The other regions of Hitachi are presently bigger than India but Kaushal expects it to scale up.
“Increasingly, the focus on India’s importance in Hitachi is gathering momentum very significantly,” he said adding, “it is coinciding with Japan and India trying to make more winners out of their economic engagement story.” The India solutions are not just about scale but also about affordability.
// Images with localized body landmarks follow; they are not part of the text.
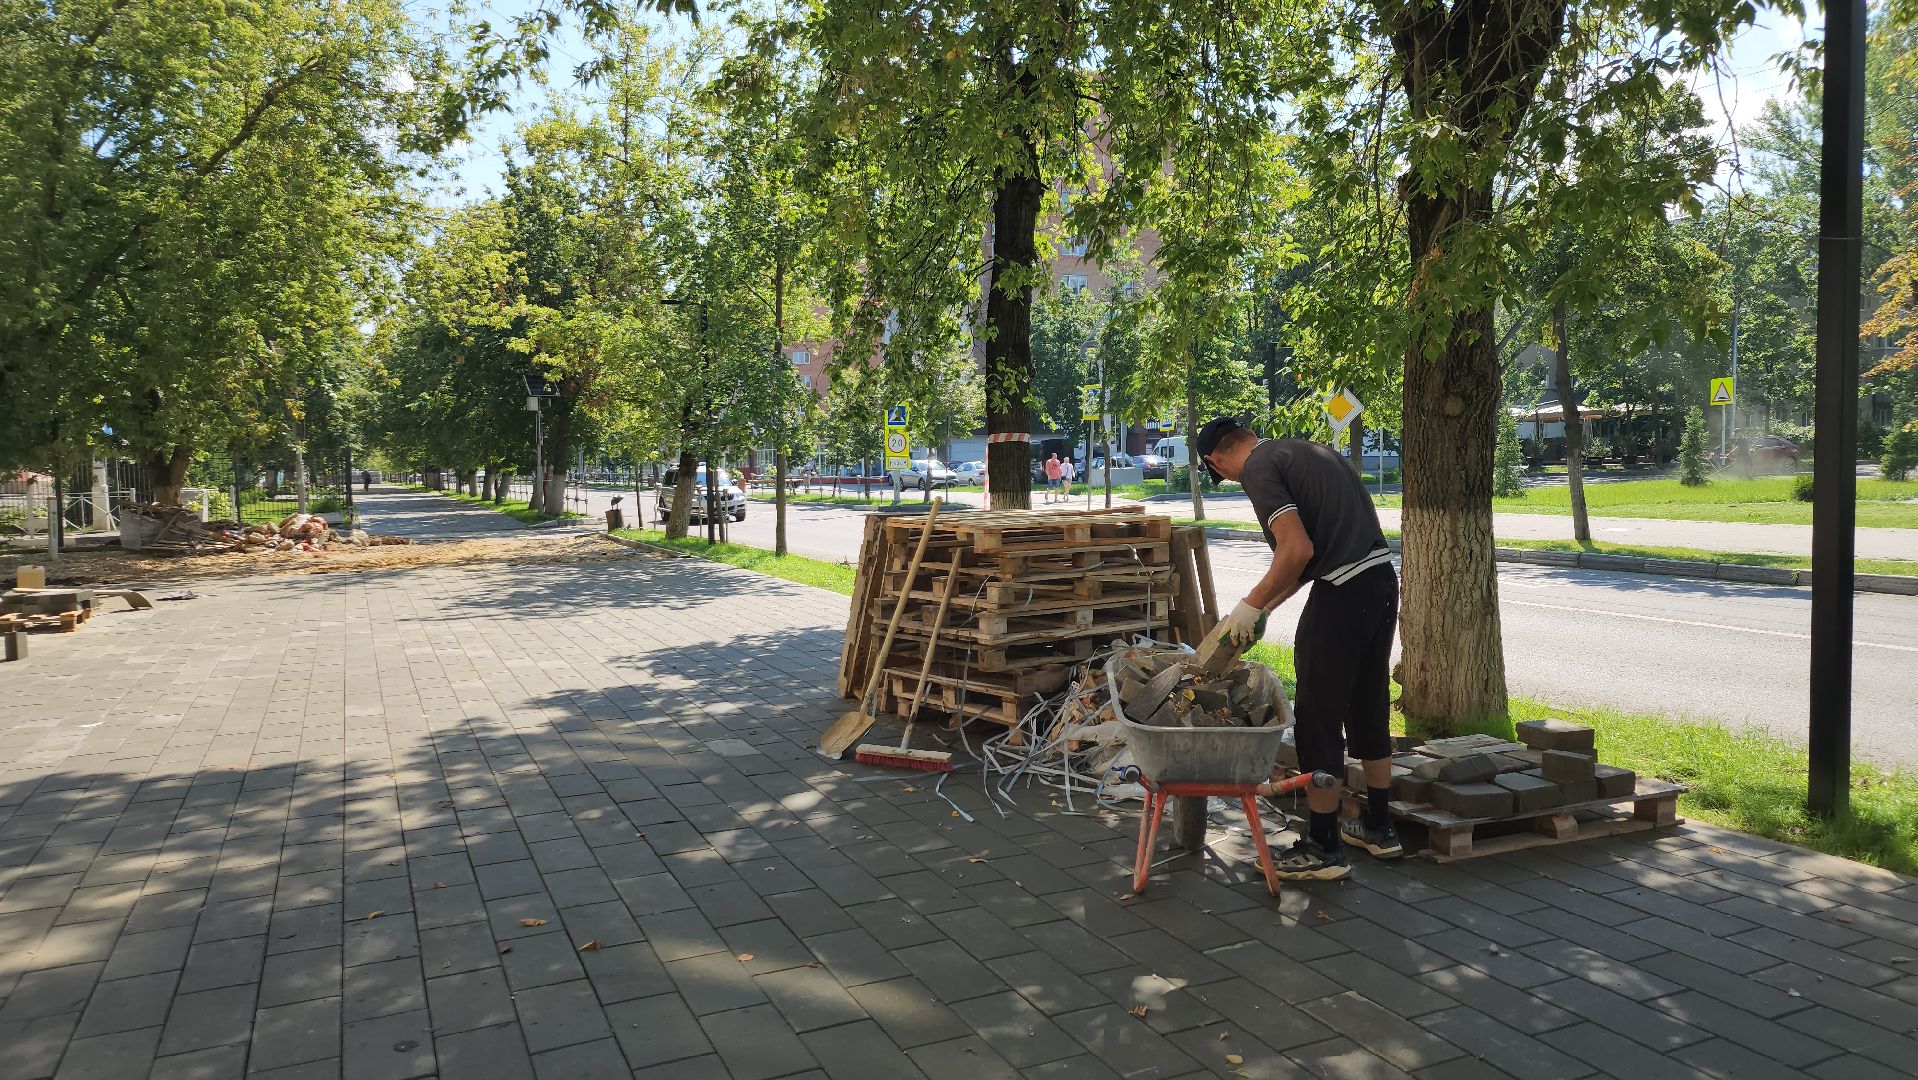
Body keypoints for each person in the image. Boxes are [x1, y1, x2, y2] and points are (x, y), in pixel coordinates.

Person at [1195, 416, 1399, 880]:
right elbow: (1306, 561)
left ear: (1217, 459)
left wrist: (1248, 604)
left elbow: (1296, 551)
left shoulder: (1258, 469)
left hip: (1342, 591)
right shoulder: (1304, 452)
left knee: (1317, 715)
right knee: (1368, 701)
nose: (1227, 479)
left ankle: (1324, 846)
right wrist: (1263, 608)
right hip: (1380, 582)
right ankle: (1380, 826)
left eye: (1218, 472)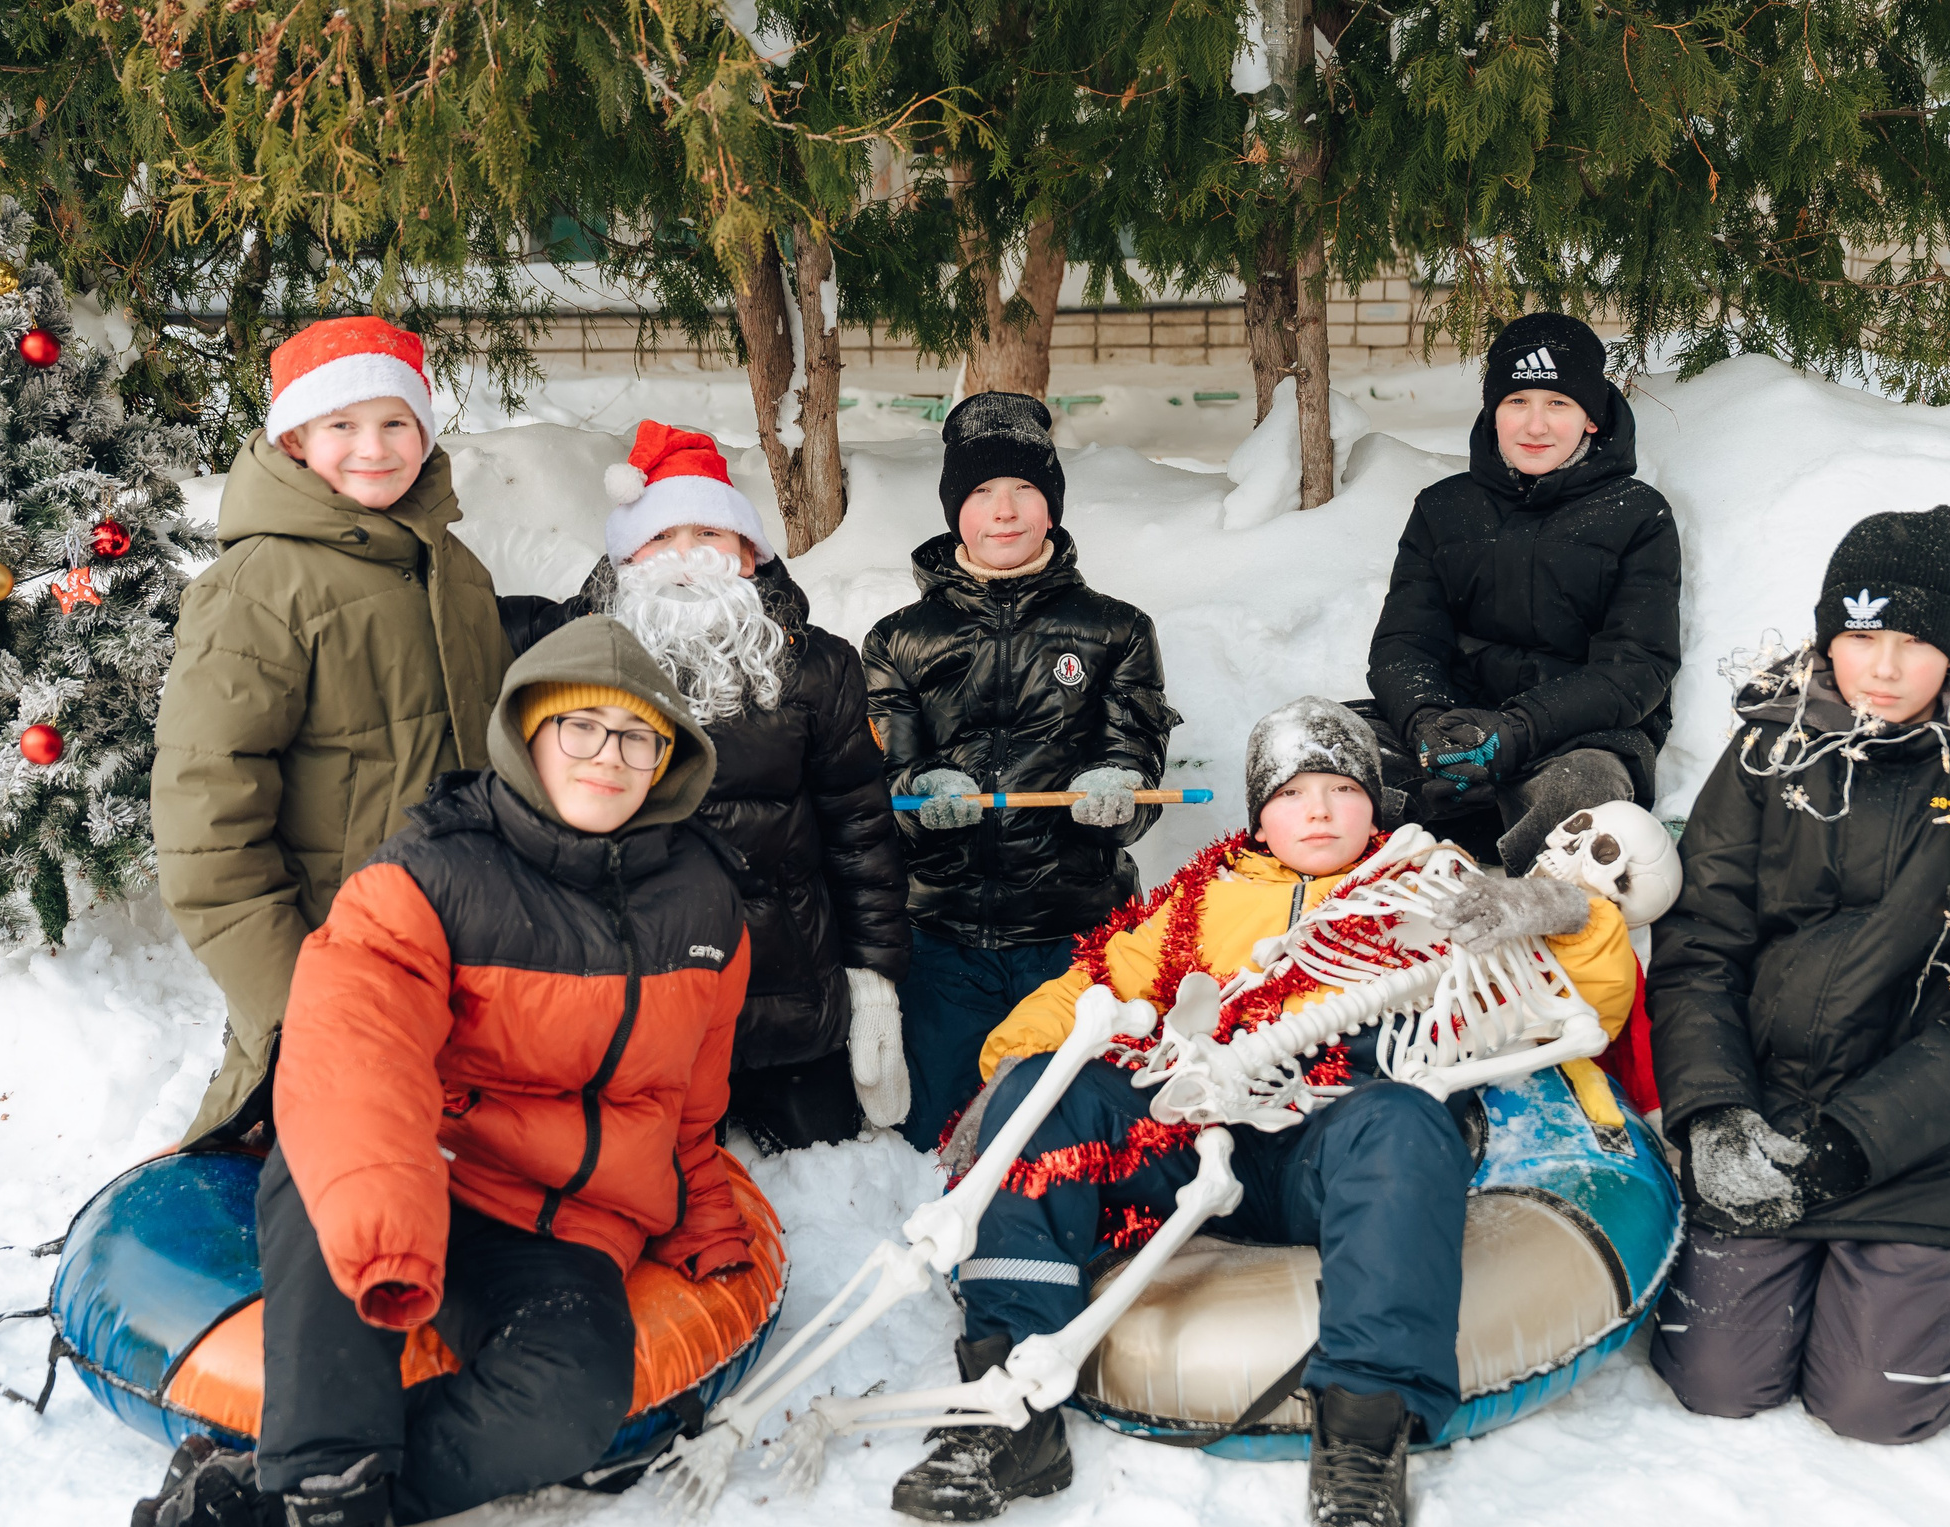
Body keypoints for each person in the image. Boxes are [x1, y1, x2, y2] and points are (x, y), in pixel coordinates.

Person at [128, 617, 757, 1527]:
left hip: (557, 1224)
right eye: (581, 731)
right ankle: (337, 1526)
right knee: (330, 1183)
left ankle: (254, 1498)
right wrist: (388, 1230)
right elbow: (351, 1061)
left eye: (636, 738)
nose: (609, 757)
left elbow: (686, 1103)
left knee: (571, 1401)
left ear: (668, 760)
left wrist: (704, 1212)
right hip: (426, 1166)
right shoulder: (427, 878)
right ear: (524, 737)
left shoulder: (704, 908)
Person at [886, 697, 1638, 1527]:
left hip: (1333, 1137)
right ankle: (1007, 1407)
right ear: (1259, 814)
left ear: (1374, 802)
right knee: (1044, 1091)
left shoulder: (1436, 880)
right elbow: (1090, 985)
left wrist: (1556, 911)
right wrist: (1011, 1077)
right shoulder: (1200, 902)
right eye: (1293, 795)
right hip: (1195, 1127)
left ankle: (1362, 1453)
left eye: (1341, 789)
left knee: (1403, 1124)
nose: (1317, 812)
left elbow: (1593, 995)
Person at [1648, 505, 1950, 1446]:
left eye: (1914, 641)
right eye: (1861, 636)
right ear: (1829, 636)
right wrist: (1715, 1111)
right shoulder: (1766, 755)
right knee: (1715, 1380)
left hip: (1928, 1143)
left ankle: (1904, 1266)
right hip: (1768, 1115)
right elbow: (1701, 944)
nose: (1885, 667)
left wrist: (1861, 1139)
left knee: (1876, 1405)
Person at [153, 317, 515, 1152]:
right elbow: (206, 824)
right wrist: (294, 1002)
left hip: (459, 952)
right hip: (332, 964)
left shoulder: (455, 569)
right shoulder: (258, 588)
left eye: (396, 422)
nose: (374, 447)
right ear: (296, 438)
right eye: (341, 425)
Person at [500, 421, 909, 1151]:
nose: (685, 560)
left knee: (828, 1178)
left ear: (750, 554)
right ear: (624, 557)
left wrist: (874, 982)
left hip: (789, 999)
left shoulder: (820, 669)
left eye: (710, 535)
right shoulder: (570, 659)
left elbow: (861, 833)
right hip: (646, 1004)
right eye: (659, 538)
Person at [863, 392, 1180, 1152]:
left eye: (1024, 490)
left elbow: (1138, 765)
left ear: (1052, 505)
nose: (1003, 510)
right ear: (954, 510)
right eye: (980, 492)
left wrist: (1121, 790)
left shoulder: (1117, 630)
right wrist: (916, 795)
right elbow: (885, 777)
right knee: (933, 1143)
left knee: (1066, 1140)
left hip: (1071, 935)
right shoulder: (897, 641)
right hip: (941, 937)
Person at [1364, 312, 1682, 876]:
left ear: (1591, 417)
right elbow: (1404, 644)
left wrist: (1518, 730)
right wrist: (1426, 726)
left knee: (1585, 790)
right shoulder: (1443, 508)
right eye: (1517, 402)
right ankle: (1387, 879)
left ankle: (1521, 896)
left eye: (1557, 403)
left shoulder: (1637, 514)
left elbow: (1638, 667)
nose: (1535, 426)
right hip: (1454, 728)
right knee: (1320, 743)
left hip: (1573, 738)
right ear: (1493, 411)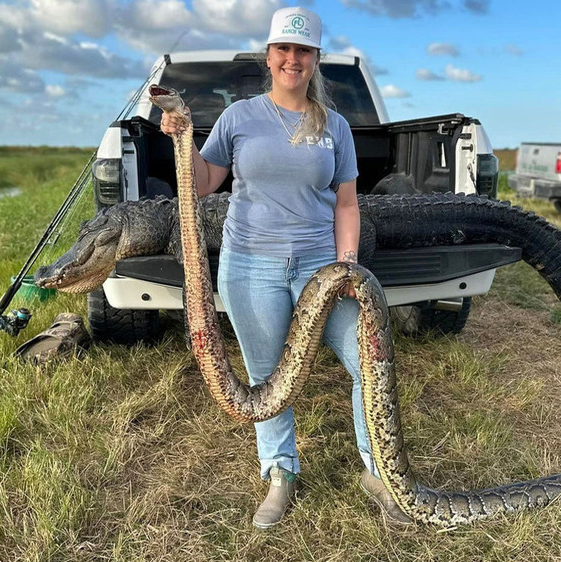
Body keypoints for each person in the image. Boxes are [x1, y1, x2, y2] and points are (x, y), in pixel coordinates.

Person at [160, 6, 411, 529]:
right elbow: (205, 183)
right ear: (269, 56)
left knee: (368, 362)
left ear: (314, 60)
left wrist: (347, 268)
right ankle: (280, 473)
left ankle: (378, 470)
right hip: (250, 264)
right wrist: (182, 138)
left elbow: (346, 204)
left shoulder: (334, 126)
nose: (292, 59)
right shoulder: (239, 117)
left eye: (303, 51)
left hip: (322, 268)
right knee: (267, 378)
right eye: (283, 50)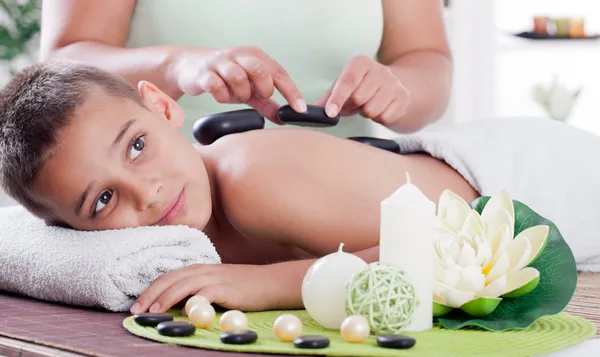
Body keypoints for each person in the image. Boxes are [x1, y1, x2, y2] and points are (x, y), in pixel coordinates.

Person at [0, 61, 475, 314]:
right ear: (69, 232)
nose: (146, 194)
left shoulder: (252, 179)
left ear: (163, 107)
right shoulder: (166, 249)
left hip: (506, 188)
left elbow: (448, 248)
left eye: (137, 146)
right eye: (103, 200)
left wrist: (268, 284)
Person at [38, 0, 453, 141]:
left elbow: (427, 59)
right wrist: (177, 65)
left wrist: (398, 90)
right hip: (164, 216)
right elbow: (63, 63)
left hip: (342, 220)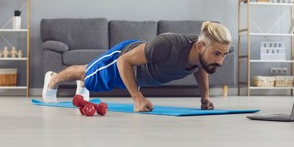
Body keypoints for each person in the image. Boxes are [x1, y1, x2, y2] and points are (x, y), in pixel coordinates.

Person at [42, 21, 232, 112]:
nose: (220, 61)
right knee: (87, 72)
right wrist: (137, 98)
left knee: (90, 78)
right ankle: (53, 79)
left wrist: (205, 97)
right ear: (200, 46)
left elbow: (201, 67)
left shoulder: (201, 54)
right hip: (124, 58)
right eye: (216, 54)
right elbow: (123, 61)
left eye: (224, 54)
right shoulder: (168, 44)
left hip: (138, 70)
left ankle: (84, 83)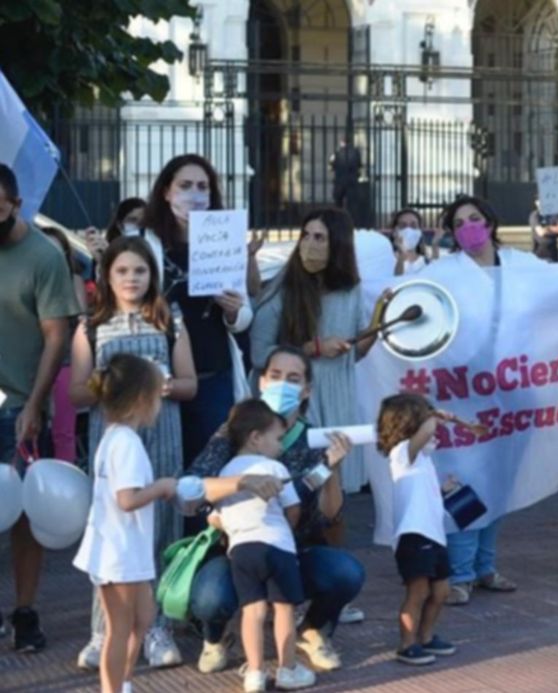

The company is expanding its canvas of business proficiencies in the country.
“Investments and acquisitions are ongoing progressive business plans for Hitachi to strengthen further its position in the ecosystem of Social Innovation Business,” he said adding: “Our core areas as part of our forward-looking Mid-Term Management Plan 2024 will have a direct correlation to the future investments we carry out focusing on offering solutions including Green Technology, Digital Technology and Innovation.” Though Hitachi did not share the exact investment made in India, Kaushal said it has witnessed a “phenomenal growth progression” in the last couple of years.
“This is primarily due to the significant investments we have made at the global level that includes – the acquisition of the power grids business of ABB (Now Hitachi Energy), GlobalLogic, Hitachi Astemo etc. the investment within Hitachi is a globally driven process and we as Regional Headquarter become an integral part of this heightened ecosystem,” he said.
For FY21, Hitachi India’s consolidated financial revenue was around Rs 17,204 crore (around 274 billion yen).